*** PASSAGE TO READ Section Begins ***
Sooner or later our lives will be over. The day will come when we will reach the last minute of the last day on the last page of the calendar of our lives. Sooner or later we will all have that single day when ‘tomorrow’ won’t be standing at the ready to become the next ‘today.’ Our days have always been marked by the promise of another day to the point that we have assumed a ‘forever’ inventory of other days. Yet, the seemingly bottomless inventory from which we have repeatedly drawn our days will one day be expended, and what we have never faced we will now face. Sooner or later our lives will be over.
At that point, the daily obligations and challenges that defined our lives will come to an abrupt end. All of the assorted tasks, the innumerable problems, the incessant obstacles, the various celebrations, the breaking and making of relationships, the paying down of mortgages, the paying out of compliments, and all of the things that consumed both our thoughts and our time will be forevermore concluded.
And in the conclusion, what is going to be left other than all of these things that are now concluded? We’ve checked off the proverbial boxes on the endless pages that now lay as thick reams at our feet, and we’ve suddenly checked off the last box behind which there is now nothing other than the startling void of empty space. And now, what’s left?
If all that’s left is an endless litany of tasks accomplished and problems overcome, then the tally of our lives is the tally of what we got done. Life had become consumed in the living of life. It had become an existence focused on the prescribed tasks that we took as living, versus a calling that we seize as changing living. Life too often becomes parched, rote and stale as if the sum total of the goal is simply getting through life, rather than the far greater goal of irreversibly transforming life as the singular goal of the journey itself.
A Calling
Do we live to check off the relentless list of incessant obligations that life spawns? And if this cycle is the sum total of our existence, is it simply existence? And if it is simply existence, have we completely confused authentically robust living with something more akin to a robotic existence?
The demands of life both gently lull and aggressively coerce us into some sort of nauseatingly methodical regime that becomes the cadence to which we live our lives. Mesmerized into some catatonic state by pandemic routine, we lose a vision for anything else other than routine. In fact, we may see life as being nothing else. And in it all an exhilarating sense of calling is lost.
A calling calls us to charge the world rather than solely walk in lock-step with it. It is a declared rebellion of sorts where we purposefully engage life’s routine with the unforgiving intent to wildly transform the routine. It is the clarion call to embrace good things in order to make them better things, to believe that wherever we are is not even remotely close to where we could be and should be.
A calling is a brilliant and entirely undimmed vision that engages this existence of ours, but in the engagement it staunchly refutes the stale mundaneness of survival, and outright rejects surrender to the blandness of rote living. It loudly declares that there is infinitely more to all of this and that we have been ordained to usher that ‘more’ into our own existence, as well as unashamedly infuse that ‘more’ into the existence of others. Sooner or later our lives will be over. And rather than a checklist of assorted accomplishments that lays as thick reams at my feet, I would much rather have a tally of how radically different life is because I robustly lived out my calling and changed life. That is a calling.
*** PASSAGE TO READ Section Ends ***
*** RECORD EXTRACTS Section Begins ***
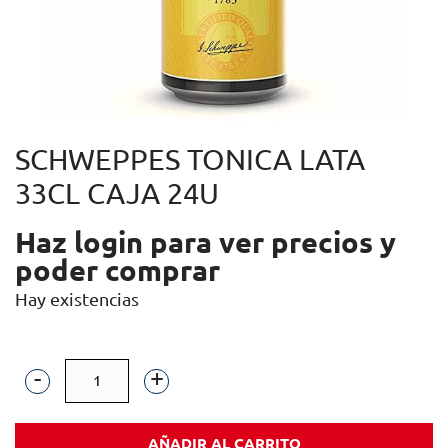
SCHWEPPES TONICA LATA
33CL CAJA 24U
Haz login para ver precios y
poder comprar
Hay existencias
SCHWEPPES
TONICA
AÑADIR AL CARRITO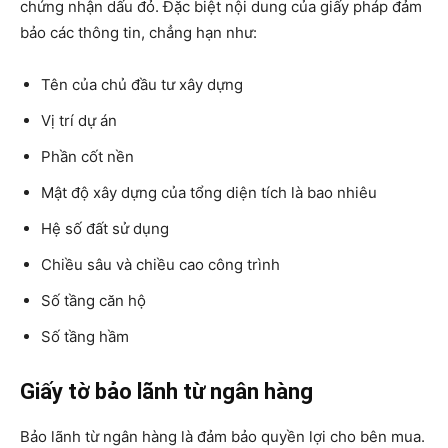
chứng nhận dấu đỏ. Đặc biệt nội dung của giấy pháp đảm
bảo các thông tin, chẳng hạn như:
Tên của chủ đầu tư xây dựng
Vị trí dự án
Phần cốt nền
Mật độ xây dựng của tổng diện tích là bao nhiêu
Hệ số đất sử dụng
Chiều sâu và chiều cao công trình
Số tầng căn hộ
Số tầng hầm
Giấy tờ bảo lãnh từ ngân hàng
Bảo lãnh từ ngân hàng là đảm bảo quyền lợi cho bên mua.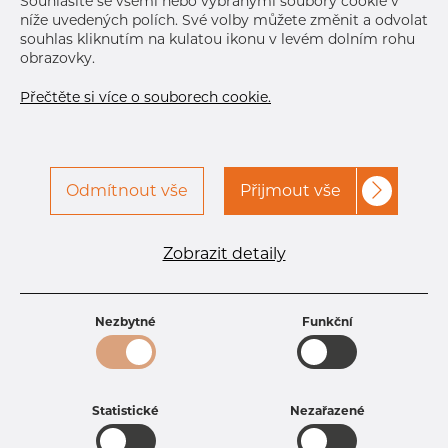
Souhlasíte se všemi nebo vybranými soubory cookie v
níže uvedených polích. Své volby můžete změnit a odvolat
souhlas kliknutím na kulatou ikonu v levém dolním rohu
obrazovky.
Přečtěte si více o souborech cookie.
Odmítnout vše
Přijmout vše
Specifikace produktu
kód produktu
1806030365
Zobrazit detaily
Rozměr
60,3 mm
Tloušťka
3,6 mm
Hmotnost
5.11 kg
Nezbytné
Funkční
Statistické
Nezařazené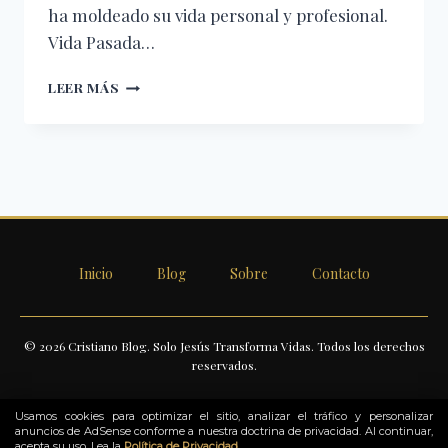
ha moldeado su vida personal y profesional.
Vida Pasada…
CHRIS
LEER MÁS
PRATT:
SU
CAMINO
DE
FE
Y
TESTIMONIO
CRISTIANO
Inicio
Blog
Sobre
Contacto
© 2026 Cristiano Blog. Solo Jesús Transforma Vidas. Todos los derechos
reservados.
Usamos cookies para optimizar el sitio, analizar el tráfico y personalizar
anuncios de AdSense conforme a nuestra doctrina de privacidad. Al continuar,
acepta su uso. Lea la
Política de Privacidad
.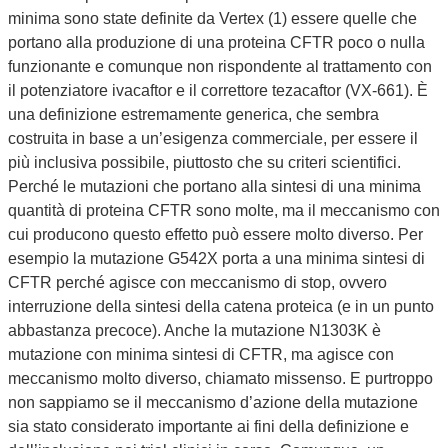
minima sono state definite da Vertex (1) essere quelle che
portano alla produzione di una proteina CFTR poco o nulla
funzionante e comunque non rispondente al trattamento con
il potenziatore ivacaftor e il correttore tezacaftor (VX-661). È
una definizione estremamente generica, che sembra
costruita in base a un’esigenza commerciale, per essere il
più inclusiva possibile, piuttosto che su criteri scientifici.
Perché le mutazioni che portano alla sintesi di una minima
quantità di proteina CFTR sono molte, ma il meccanismo con
cui producono questo effetto può essere molto diverso. Per
esempio la mutazione G542X porta a una minima sintesi di
CFTR perché agisce con meccanismo di stop, ovvero
interruzione della sintesi della catena proteica (e in un punto
abbastanza precoce). Anche la mutazione N1303K è
mutazione con minima sintesi di CFTR, ma agisce con
meccanismo molto diverso, chiamato missenso. E purtroppo
non sappiamo se il meccanismo d’azione della mutazione
sia stato considerato importante ai fini della definizione e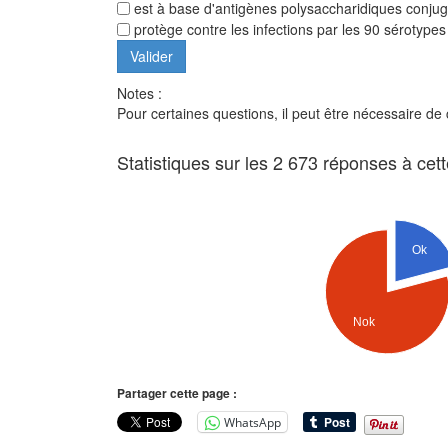
est à base d'antigènes polysaccharidiques conju
protège contre les infections par les 90 séroty
Notes :
Pour certaines questions, il peut être nécessaire de
Statistiques sur les 2 673 réponses à cet
Ok
Nok
Partager cette page :
WhatsApp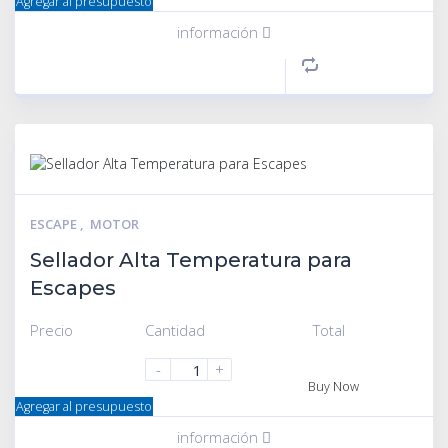
Agregar al presupuesto
información
ESCAPE
,
MOTOR
Sellador Alta Temperatura para
Escapes
Precio
Cantidad
Total
-
+
Buy Now
Agregar al presupuesto
información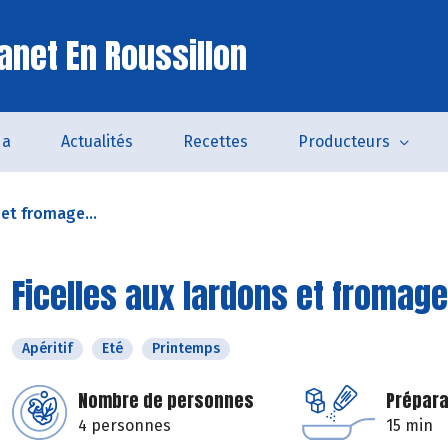
anet En Roussillon
da
Actualités
Recettes
Producteurs
 et fromage...
Ficelles aux lardons et fromage
Apéritif
Eté
Printemps
Nombre de personnes
Prépara
4 personnes
15 min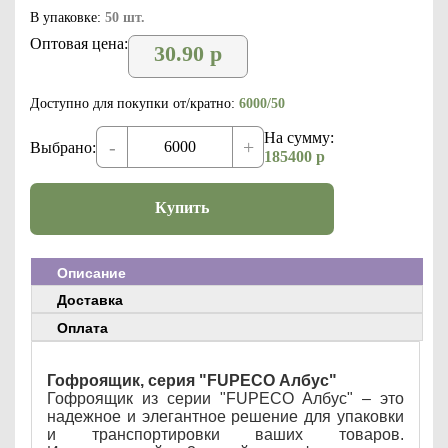
В упаковке:
50 шт.
Оптовая цена:
30.90
р
Доступно для покупки от/кратно:
6000/50
На сумму:
-
+
Выбрано:
185400
р
Купить
Описание
Доставка
Оплата
Гофроящик, серия "FUPECO Албус"
Гофроящик из серии "FUPECO Албус" – это
надежное и элегантное решение для упаковки
и транспортировки ваших товаров.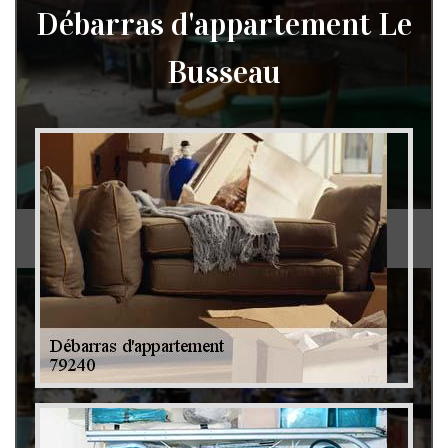
Débarras d'appartement Le
Busseau
Débarras de grenier et cave 79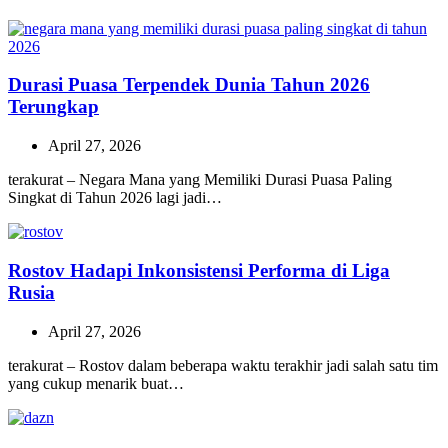
Durasi Puasa Terpendek Dunia Tahun 2026
Terungkap
April 27, 2026
terakurat – Negara Mana yang Memiliki Durasi Puasa Paling
Singkat di Tahun 2026 lagi jadi…
Rostov Hadapi Inkonsistensi Performa di Liga
Rusia
April 27, 2026
terakurat – Rostov dalam beberapa waktu terakhir jadi salah satu tim
yang cukup menarik buat…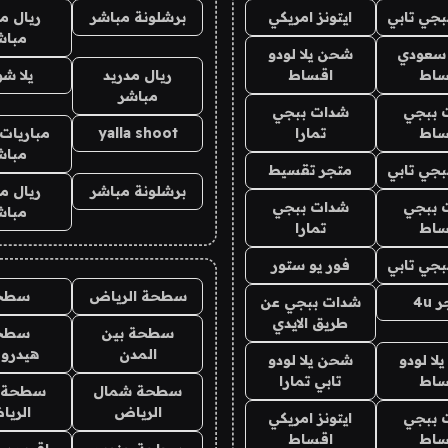
جي تابي
ايتونز امريكي
برشلونة مباشر
ريال م
مباش
 سعودي
شحن يلا لودو
ساط
اقساط
ريال مدريد
يلا ش
مباشر
 ببجي
شدات ببجي
ساط
تمارا
yalla shoot
مباريات 
مباش
جي تابي
متجر تقسيط
برشلونة مباشر
ريال م
 ببجي
شدات ببجي
مباش
ساط
تمارا
جي تابي
فور يو ستور
سطحة الرياض
سطح
4u
شدات ببجي عن
طريق الايدي
سطحة بين
سطح
المدن
هيدرو
ا لودو
شحن يلا لودو
ساط
تابي تمارا
سطحة شمال
سطحة 
الرياض
الري
 ببجي
ايتونز امريكي
ساط
اقساط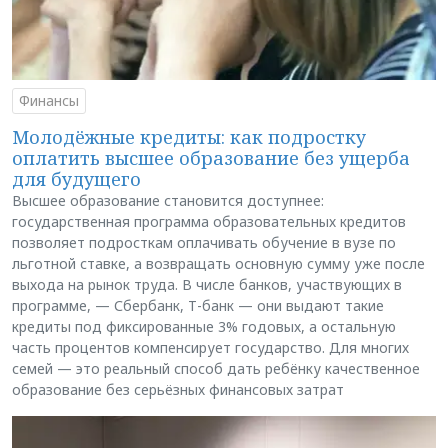
Финансы
Молодёжные кредиты: как подростку
оплатить высшее образование без ущерба
для будущего
Высшее образование становится доступнее:
государственная программа образовательных кредитов
позволяет подросткам оплачивать обучение в вузе по
льготной ставке, а возвращать основную сумму уже после
выхода на рынок труда. В числе банков, участвующих в
программе, — Сбербанк, Т-банк — они выдают такие
кредиты под фиксированные 3% годовых, а остальную
часть процентов компенсирует государство. Для многих
семей — это реальный способ дать ребёнку качественное
образование без серьёзных финансовых затрат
*** RECORD EXTRACTS Section Ends ***
_YOUR INSTRUCTIONS_
Reproduce the essay on living out a calling from "At that point, the" up to and including "be forevermore concluded.".

_TASK OUTPUT_
At that point, the daily obligations and challenges that defined our lives will come to an abrupt end. All of the assorted tasks, the innumerable problems, the incessant obstacles, the various celebrations, the breaking and making of relationships, the paying down of mortgages, the paying out of compliments, and all of the things that consumed both our thoughts and our time will be forevermore concluded.